REPARATRICE et RESTAURATRICE
Pour le justiciable :
- Réparer le lien entre le participant et la société : certains participants arrivent avec un sentiment d’injustice et se vivent comme victimes du système judiciaire, d’une société qui les exclut. En informant les justiciables sur le fonctionnement de la société et du système judiciaire, la formation est un lieu où ils peuvent parler et échanger autour de leur sentiment d’exclusion et d’injustice, et éventuellement, le faire évoluer.
- La formation et ses horaires décalés permettent de préserver l’insertion sociale des participants par rapport à l’emprisonnement (pas de perte d’emploi, de logement, préservation des liens familiaux et sociaux…).
Pour la victime :
- Sans qu’il y ait de rencontre avec la victime, la formation lui donne une place importante à travers le « module victime ». Cette sanction donne une place symbolique à la victime via différents exercices afin que son point de vue soit pris en compte.
- Via des exercices, le participant a la possibilité de s’ouvrir aux autres membres du groupe, à la diversité des opinions, au fait qu’il y a des victimes directes, indirectes, des dommages secondaires, à prendre conscience des conséquences sur les victimes et sur leur vécu… Cela peut amener les participants à se décentrer de leur point de vue et envisager le point de vue de l’Autre.
« Moi, ça m’a fait du bien. En prison, je pensais à moi, à mon injustice. La formation fait penser aux autres. Les dessins sont intéressants, la victime aussi change de place, de comment il peut me voir. »
« Si je me mets à leur place, j’voudrais pas qu’on me fasse ça, alors de quel droit je le fais aux autres ?… »
CURATIVE
La formation n’est pas une thérapie. On ne travaille pas avec des personnes qui sont problématiques, mais avec des personnes qui ont commis un délit. On travaille sur le lien de l’auteur avec les autres, avec la société, pas « sur » la personne directement.
La formation peut provoquer chez certains une démarche vers un suivi thérapeutique individuel. D’autres participants se réapproprient parfois le suivi thérapeutique qui figure par ailleurs dans leurs conditions.

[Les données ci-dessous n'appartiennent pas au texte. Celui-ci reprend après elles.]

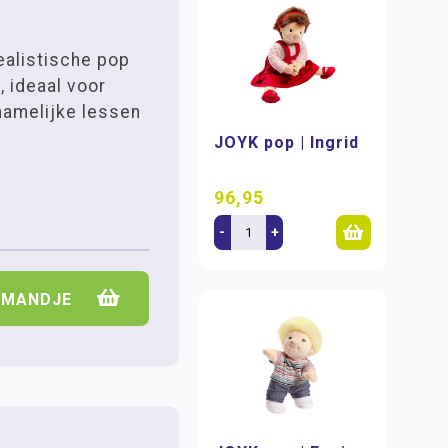
ealistische pop
, ideaal voor
hamelijke lessen
JOYK pop | Ingrid
96,95
-
+
LMANDJE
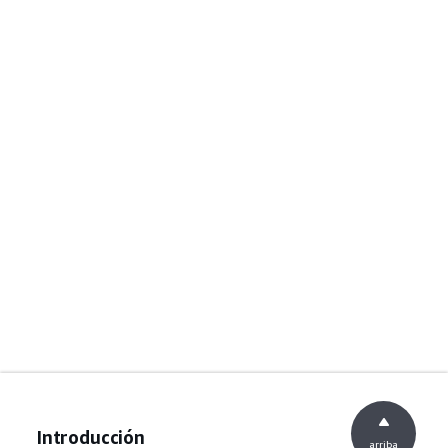
Introducción
arriba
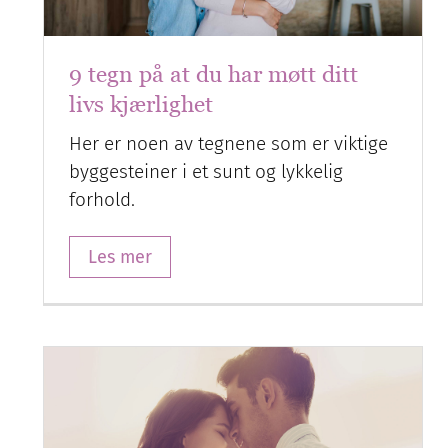
9 tegn på at du har møtt ditt
livs kjærlighet
Her er noen av tegnene som er viktige
byggesteiner i et sunt og lykkelig
forhold.
Les mer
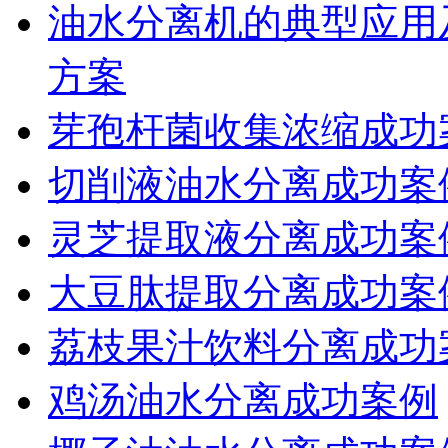
油水分离机的典型应用
方案
芽孢杆菌收集浓缩成功
切削液油水分离成功案
灵芝提取液分离成功案
大豆肽提取分离成功案
荔枝果汁饮料分离成功
鸡汤油水分离成功案例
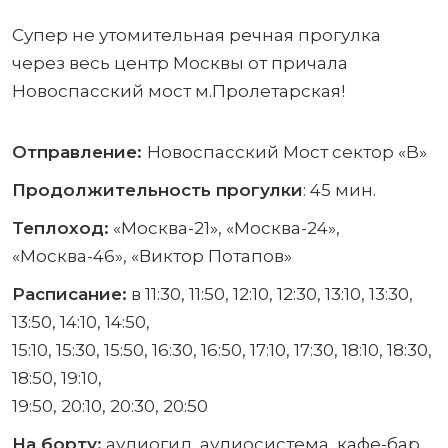
Супер не утомительная речная прогулка
через весь центр Москвы от причала
Новоспасский мост м.Пролетарская!
Отправление:
Новоспасский Мост сектор «B»
Продолжительность прогулки
: 45 мин.
Теплоход:
«Москва-21», «Москва-24»,
«Москва-46», «Виктор Потапов»
Расписание:
в 11:30, 11:50, 12:10, 12:30, 13:10, 13:30,
13:50, 14:10, 14:50,
15:10, 15:30, 15:50, 16:30, 16:50, 17:10, 17:30, 18:10, 18:30,
18:50, 19:10,
19:50, 20:10, 20:30, 20:50
На борту:
аудиогид, аудиосистема, кафе-бар,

La formation peut s’avérer curative par l’écoute et le respect des autres participants ;
« C’est fort intéressant, t’auras un autre regard sur les autres, toi-même, les règles en général. Tu verras un cadre avec des règles qui fonctionnent, ça va te réconcilier avec les règles, même avec les humains. Rapport avec les autres, moyens de s’engueuler sans se frapper la gueule, relations humaines, gestion de conflit. »
DISSUASIVE et PROTECTRICE DE LA SOCIETE
- En montrant qu’il y a une réaction sociale au délit commis, la justice montre qu’il y a une tolérance zéro par rapport aux faits qui peuvent paraître moins graves pour certains participants et vise à dissuader la commission de nouveaux délits.
- « C’est sévère pour ce que j’ai fait ! »
- En travaillant directement sur le délit commis et sur les conséquences victimes (à la différence des TIG, du sursis simple ou d’un classement sans suite), la formation Prélude présente un intérêt tant pour la société que pour la victime et contribue de ce fait à une fonction de protection de la société à plus long terme.